The base code is 8.0.27 

diff --git a/sql/range_optimizer/range_optimizer.cc b/sql/range_optimizer/range_optimizer.cc
index 80d2f442c1d..9fe72117d10 100644
--- a/sql/range_optimizer/range_optimizer.cc
+++ b/sql/range_optimizer/range_optimizer.cc
@@ -402,8 +402,7 @@ static int fill_used_fields_bitmap(RANGE_OPT_PARAM *param,
                         for this join (so values can be assumed to be present).
                         Otherwise 0.
       limit             Query limit
-      force_quick_range Prefer to use range (instead of full table scan) even
-                        if it is more expensive.
+      force_quick_range Force consider range event the table scan cost little
       interesting_order The sort order the range access method must be able
                         to provide. Three-value logic: asc/desc/don't care
       table             The table to optimize over.
@@ -459,8 +458,8 @@ static int fill_used_fields_bitmap(RANGE_OPT_PARAM *param,
      code to pass it by reference if it doesn't.

    * In addition to force_quick_range other means can be (an usually are) used
-     to make this function prefer range over full table scan. Figure out if
-     force_quick_range is really needed.
+     to make this function consider range even table scan cost little. Figure
+     out if force_quick_range is really needed.

   RETURN
    -1 if impossible select (i.e. certainly no rows will be selected)
diff --git a/sql/sql_optimizer.cc b/sql/sql_optimizer.cc
index fd387aad2e8..951639104f9 100644
--- a/sql/sql_optimizer.cc
+++ b/sql/sql_optimizer.cc
@@ -2423,9 +2423,9 @@ static bool test_if_skip_sort_order(JOIN_TAB *tab, ORDER_with_src &order,
           0,  // empty table_map
           join->calc_found_rows ? HA_POS_ERROR
                                 : join->query_expression()->select_limit_cnt,
-          true,  // force quick range
+          false,
           order.order->direction, tab->table(), tab->skip_records_in_range(),
-          tab->condition(), &tab->needed_reg, &qck, tab->table()->force_index,
+          tab->condition(), &tab->needed_reg, &qck, true /* ignore_table_scan */,
           join->query_block);
       if (order_direction < 0 && tab->quick() != nullptr &&
           tab->quick() != save_quick) {
@@ -2448,6 +2448,14 @@ static bool test_if_skip_sort_order(JOIN_TAB *tab, ORDER_with_src &order,
       */
       assert(tab->quick() == save_quick || tab->quick() == nullptr);
       tab->set_quick(qck);
+      /*
+        Access method changed.
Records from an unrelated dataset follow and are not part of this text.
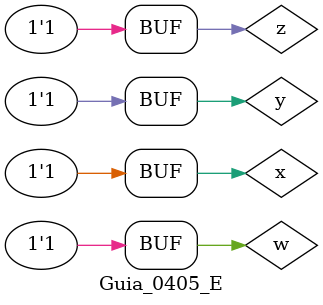
<source format=v>
/**
 * @file Guia_0405_E.v
 * @author 784778 - Wallace Freitas Oliveira (https://github.com/Olivwallace)
 * @brief Guia 04 Exercicio 05 - Arquitetura de Computadores I (PUC-Minas 1°/2023)
 * @date 03-03-2023
 */

`timescale 1ps/1ps
 `include "Guia_0405.v"

 module Guia_0405_E;
    reg x, y, w, z;
    wire s1, s2;

    //Instanciamento
    Questao_E E (s1, s2, x, y, w, z);

    //Inicializacao de Valores
    initial begin
        x = 1'b0; y = 1'b0; w=1'b0; z = 1'b0;
    end

    //Principal
    initial begin : main
        
        
        $display("Teste Guia_0405 - Expressao Booleana - E");

        //Monitoramento
        $display("|  x  y  w  z |  (SoP) |  (PoS) |");
        $monitor("| %2b %2b %2b %2b |   %2b   |   %2b   |", x, y, w, z, s1, s2);

        //Sinalizacao
        #1 x=0; y=0; w=0; z=0; //0
        #1 x=0; y=0; w=0; z=1; //1
        #1 x=0; y=0; w=1; z=0; //2
        #1 x=0; y=0; w=1; z=1; //3
        #1 x=0; y=1; w=0; z=0; //4
        #1 x=0; y=1; w=0; z=1; //5
        #1 x=0; y=1; w=1; z=0; //6
        #1 x=0; y=1; w=1; z=1; //7
        #1 x=1; y=0; w=0; z=0; //8
        #1 x=1; y=0; w=0; z=1; //9
        #1 x=1; y=0; w=1; z=0; //A
        #1 x=1; y=0; w=1; z=1; //B
        #1 x=1; y=1; w=0; z=0; //C
        #1 x=1; y=1; w=0; z=1; //D
        #1 x=1; y=1; w=1; z=0; //E
        #1 x=1; y=1; w=1; z=1; //F
    end

 endmodule
</source>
This is after deciding join order
+        and access method for all other tables so the info
+        updated below will not have any effect on the execution
+        plan.
+      */
+      if (tab->quick())
+        tab->set_type(calc_join_type(tab->quick()->get_type()));
     }
     order_direction = best_key_direction;
     /*
[22 Oct 2021 13:55] MySQL Verification Team
Hi Mr. Yang,

Thank you for your bug report.

We were able to repeat it.

Thank you also for your patch. Although your patch is fine, there is an error in the comment. FORCE INDEX does NOT force table scan, as you wrote, but index scan. I have not found it documented in our manual.

Hence, it is quite possible that this is how it is supposed to work, in which case this bug might become a documentation bug.

Verified as reported.
[22 Oct 2021 14:18] Ze Yang
It's not a documentation bug.

The most important thing is:
There are index range conditions on the index. The optimizer choose the index but the access path is INDEX SCAN not index range. The index scan will have poor performance than index range.
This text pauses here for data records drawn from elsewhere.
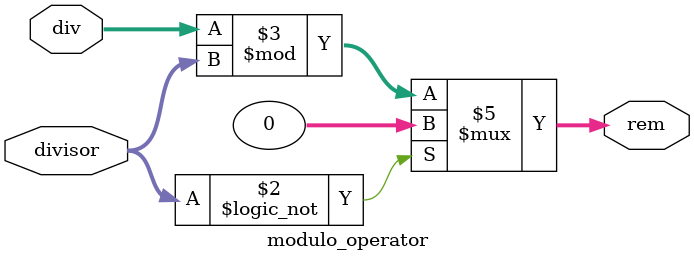
<source format=v>

module modulo_operator (
  input [31:0] div,
  input [31:0] divisor,
  output reg [31:0] rem
);

always @(*) begin
  if (divisor == 0) begin
    rem = 32'h0000_0000;
  end else begin
    rem = div % divisor;
  end
end

endmodule
</source>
When test_if_skip_sort_order and test_if_cheaper_ordering choose the index than table scan, the optimizer consider the range condition using quick records not index records.  test_if_skip_sort_order want to generate quick range.
[25 Oct 2021 12:20] MySQL Verification Team
Hi,

I agree with your comment. However, performance improvement repot can be feature request, depending on the amount of work needed. Hence, it will be decided by the team in charge of this category.